Na manhã convulsa, um ipê-amarelo ousa. Ignora o concreto que o cerca, o arame que o limita, e lança contra o azul brilhante do céu o amarelo-ouro de suas pétalas. Projeta-se por sobre o alambrado, indomável mas pacífico, seus galhos retorcidos ofuscados pela luminosidade das flores.
O ipê-amarelo é danado e não acata a poeira do asfalto, o dióxido de carbono que os automóveis roucos tossem. Imune à imundície, brilha, um sol terreno. Ergue-se impávido à margem direita do Rio Paraibuna, do outro lado da rua, entre o muro de concreto e a cerca de arame.
Não se cobra ingresso para ver o ipê-amarelo da Avenida Brasil. É um espetáculo gratuito. Os motoqueiros que se aventuram no corredor entre os automóveis que se cuidem: hipnotizados pelo fulgor arbóreo, podem perder o frágil equilíbrio que os sustenta no corre-corre de cachorro-louco.
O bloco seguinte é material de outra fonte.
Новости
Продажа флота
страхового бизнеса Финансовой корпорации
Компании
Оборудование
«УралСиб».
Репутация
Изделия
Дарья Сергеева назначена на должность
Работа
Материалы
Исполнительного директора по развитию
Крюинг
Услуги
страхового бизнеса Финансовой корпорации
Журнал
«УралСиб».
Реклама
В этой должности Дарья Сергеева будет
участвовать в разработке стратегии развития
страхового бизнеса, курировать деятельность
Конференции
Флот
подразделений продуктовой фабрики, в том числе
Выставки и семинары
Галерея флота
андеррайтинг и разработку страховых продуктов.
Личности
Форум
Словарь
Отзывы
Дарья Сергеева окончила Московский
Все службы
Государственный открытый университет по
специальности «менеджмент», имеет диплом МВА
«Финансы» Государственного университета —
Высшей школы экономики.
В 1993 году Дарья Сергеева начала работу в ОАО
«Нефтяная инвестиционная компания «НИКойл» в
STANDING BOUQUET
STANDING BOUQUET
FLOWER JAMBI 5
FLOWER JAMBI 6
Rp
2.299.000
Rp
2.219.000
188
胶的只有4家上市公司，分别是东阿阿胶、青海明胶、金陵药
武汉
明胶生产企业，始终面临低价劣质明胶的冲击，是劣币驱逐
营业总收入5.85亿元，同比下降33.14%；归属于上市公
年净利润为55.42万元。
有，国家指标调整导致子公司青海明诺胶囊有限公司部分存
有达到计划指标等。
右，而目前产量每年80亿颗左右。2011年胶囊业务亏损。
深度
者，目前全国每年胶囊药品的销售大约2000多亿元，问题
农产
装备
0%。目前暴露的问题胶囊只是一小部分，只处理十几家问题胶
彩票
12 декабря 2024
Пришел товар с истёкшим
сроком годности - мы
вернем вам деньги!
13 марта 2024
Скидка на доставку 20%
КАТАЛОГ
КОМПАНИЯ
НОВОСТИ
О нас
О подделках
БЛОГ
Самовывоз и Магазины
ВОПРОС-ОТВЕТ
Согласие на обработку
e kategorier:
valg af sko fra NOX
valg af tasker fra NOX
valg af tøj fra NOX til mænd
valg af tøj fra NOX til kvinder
Nos carros, as mulheres viram seus pescoços, os homens abrem os vidros, as crianças abandonam por alguns segundos seus joguinhos eletrônicos. Os cobradores de ônibus oferecem suas costas aos passageiros todas as vezes, mesmo sem perceber. Não se pode ignorar o ipê-amarelo da Avenida Brasil.
A feiúra da rua não o intimida. Ele viceja entre os caminhões feios, as paredes feias, o ar feio, a gente feia. E a bonita também. O ipê-amarelo não faz distinção de sua plateia, olha pro céu e se oferece à vista de quem queira. Atreve-se à beleza, o ipê-amarelo. Esse ipê teimoso, que ousa na manhã abafada. Que resiste, belíssimo, esse esplêndido banal ipê-amarelo.